Bir başka tartışma da tekfir meselesi etrafında gelişmektedir. Evet, Seyyid Kutub’u tekfirci yorumlarına alet edenler onu yanlış yorumlamış ya da istismar etmişlerdir. Seyyid Kutub’un tahlillerinde, yorumlarında, yöneliminde tekfir çabası yoktur, açık bir hastalık olan tekfirci eğilime yönelim de görülmez. Bu noktada bu tür bağdaştırma çabalarına karşı çıkmak en azından aziz şehidin hukukunu korumak adına elzemdir.

Ne var ki, tekfircilikten kaçınırken, bir başka yanlışa düşmekten, bir diğer uca savrulmaktan da kaçınmanın önem arzettiği görülmelidir. Evet, Seyyid Kutub tekfircilik yapmamış, iman sahiplerini tekfir etmemiştir, ama iman iddiasındaki herkese de ucuz yollu Müslüman payesi dağıtmamıştır. Burada dengeli olmak zorundayız. Allah’ın dinine bağlı olan insanları basit akıl yürütmeklerle İslam dairesinden çıkmakla itham etmek ne kader yanlışsa, Allah’ın dinine savaş açmış zalimleri, tağutları, hainleri de ucuz bir şekilde Müslüman saymak da o kadar yanlıştır!

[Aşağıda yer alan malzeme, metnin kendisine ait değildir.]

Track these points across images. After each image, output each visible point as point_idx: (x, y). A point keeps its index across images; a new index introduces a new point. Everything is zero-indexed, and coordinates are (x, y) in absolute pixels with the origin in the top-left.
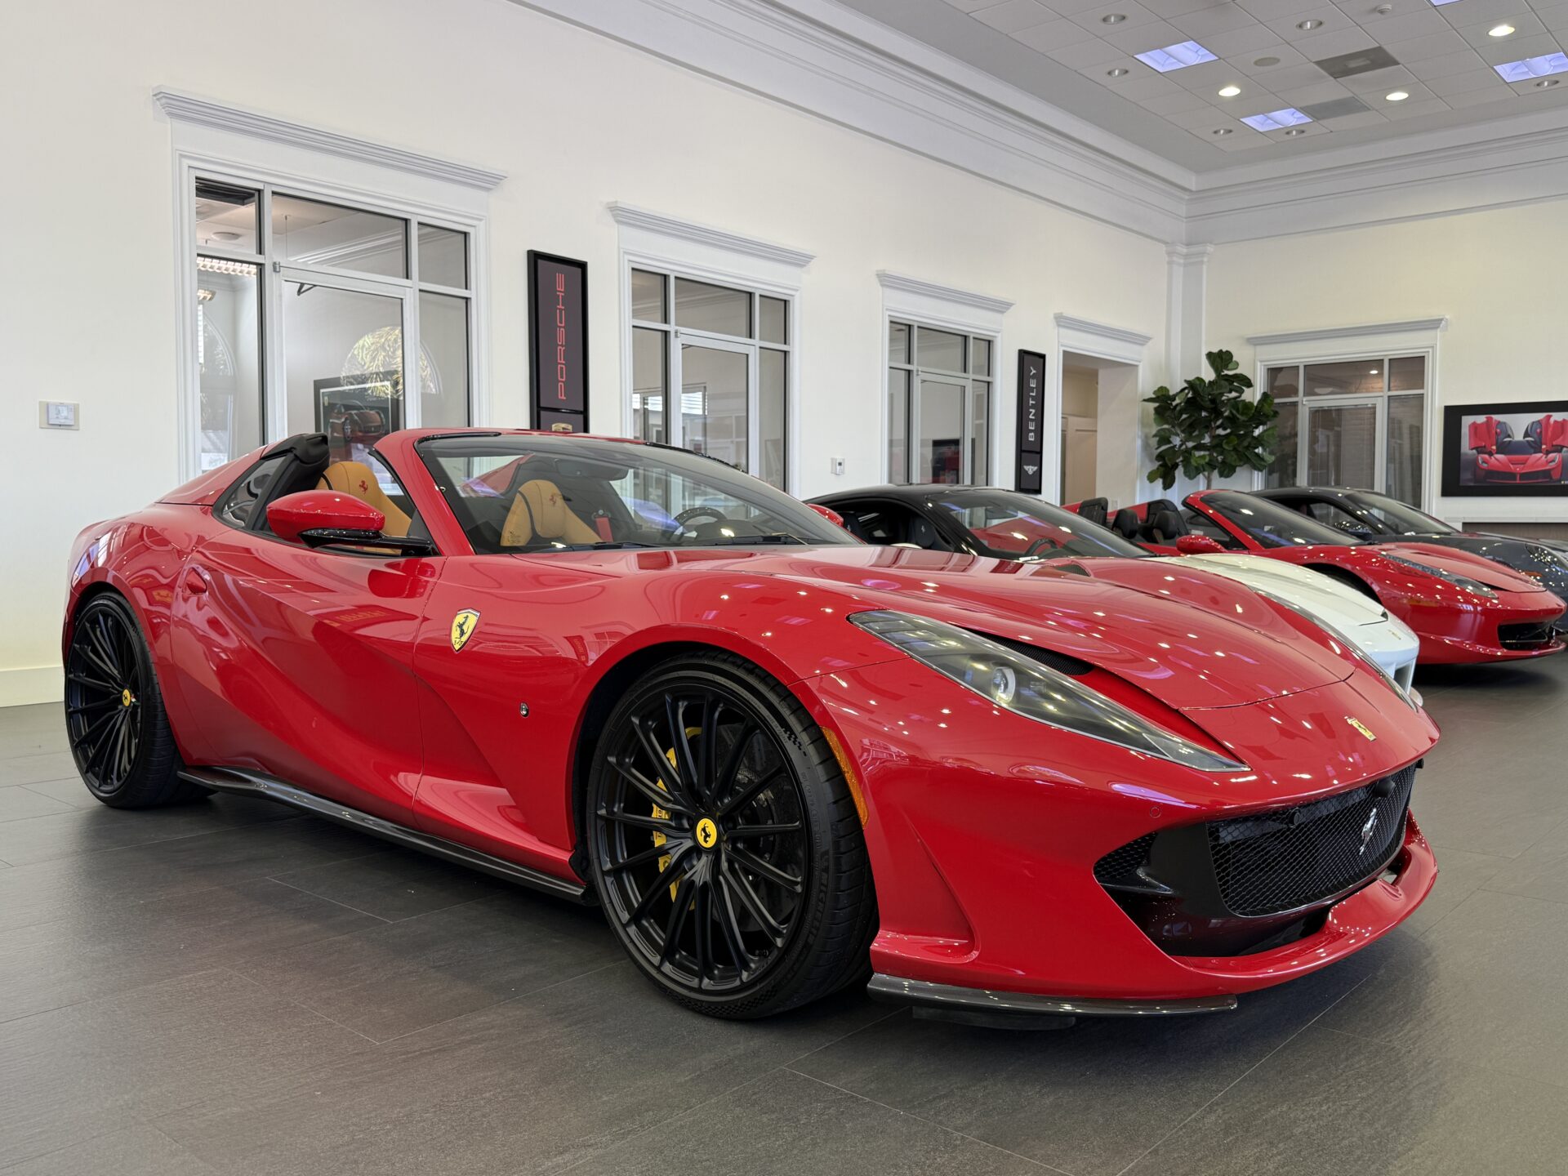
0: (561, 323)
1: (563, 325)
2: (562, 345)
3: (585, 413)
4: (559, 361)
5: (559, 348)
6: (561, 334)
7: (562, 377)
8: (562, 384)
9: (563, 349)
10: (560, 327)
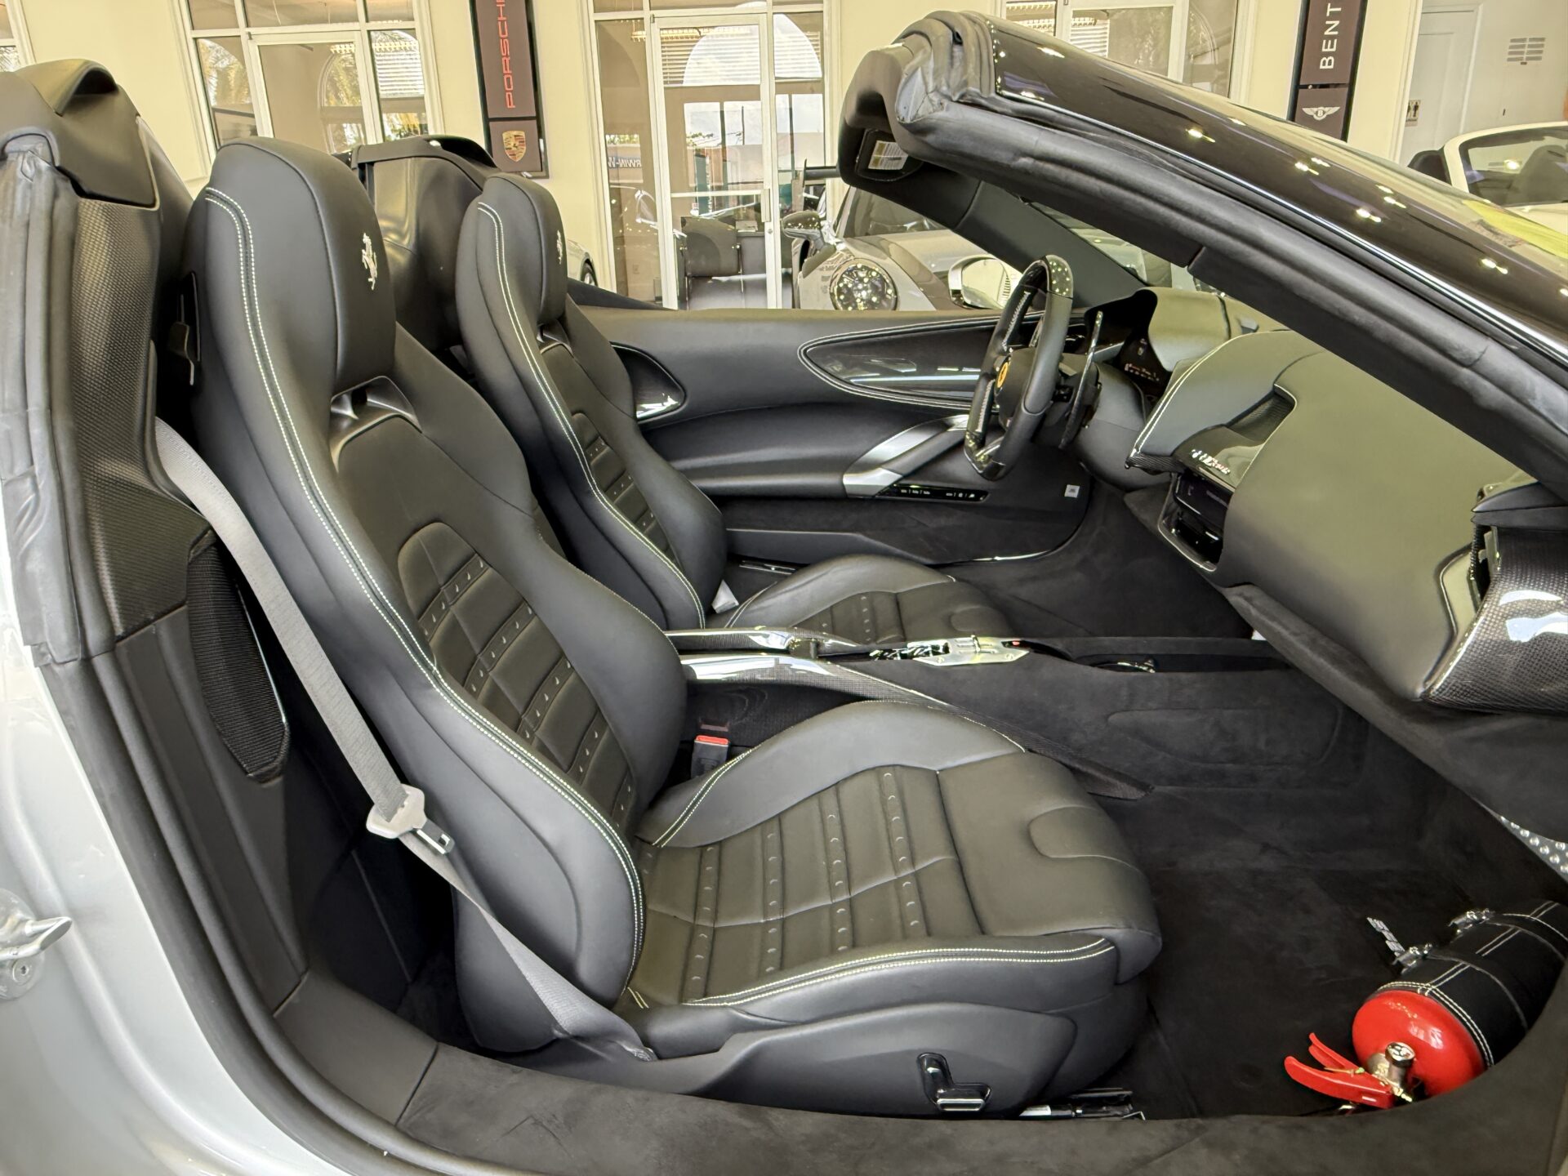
0: (504, 33)
1: (506, 35)
2: (507, 56)
3: (538, 118)
4: (505, 72)
5: (503, 59)
6: (505, 47)
7: (509, 87)
8: (511, 94)
9: (508, 60)
10: (503, 39)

İşte yanıbaşımızda, gözlerimizin önünde içimizi yakan, vicdanımızı sızlatan manzaralara şahit olmaktayken, hala birileri çıkıp “Müslümanlar birbirlerini öldürüyor” saçmalığını dillendirebiliyor. Bazı Müslümanların bu kadar basiretsiz, bu kadar adaletsiz ve mantıksız bir yaklaşım geliştirmeleri bize bir şeyler söylemek zorundadır. Pek çok İslami hareket mensubuyla birlikte Seyyid Kutub’un şahsında İslam’a ve Müslümanlara düşmanlıkta, zulümde sınır tanımayan Cemal Abdunnasır’ları, Abdulfettah Sisi’leri, Beşşar Esed’leri sırf adlarından ötürü Müslüman mı sayacağız? Onların tağuti diktatörlüğünü muhafaza etmek için savaşan, Müminlere her türlü zulmü reva gören, masumları katleden canavarları sırf isimlerinden ya da iddialarından ötürü kendimizden mi göreceğiz? Mutedil olmaktan, vasat olmaktan herhalde bu tür kafa karışıklıklarına, saçmalıklara prim vermek anlaşılmasa gerek!

İşte aziz şehid hayatıyla ve mücadelesiyle Ümmetin değişik kesimlerine yerleşmiş, yaygınlaşmış bu kafa karışıklığıyla, bu bulanıklıkla mücadele etti. Cahiliyye bataklığında çırpınanları Kur'an ile doğrulmaya, dirilmeye davet etti. Şehadetiyle de sadece iman erlerinin Rablerine sadakatlerinin en güzel örneklerinden birini sergilemekle kalmadı, aynı zamanda İslam beldelerine çöreklenmiş zalimlerin, tağutların gerçek yüzünü de deşifre etti. Allahu Teala aziz şehidimizi cennetinde ağırlasın, ondan öğrendiklerimizi bize hiçbir zaman unutturmasın inşallah!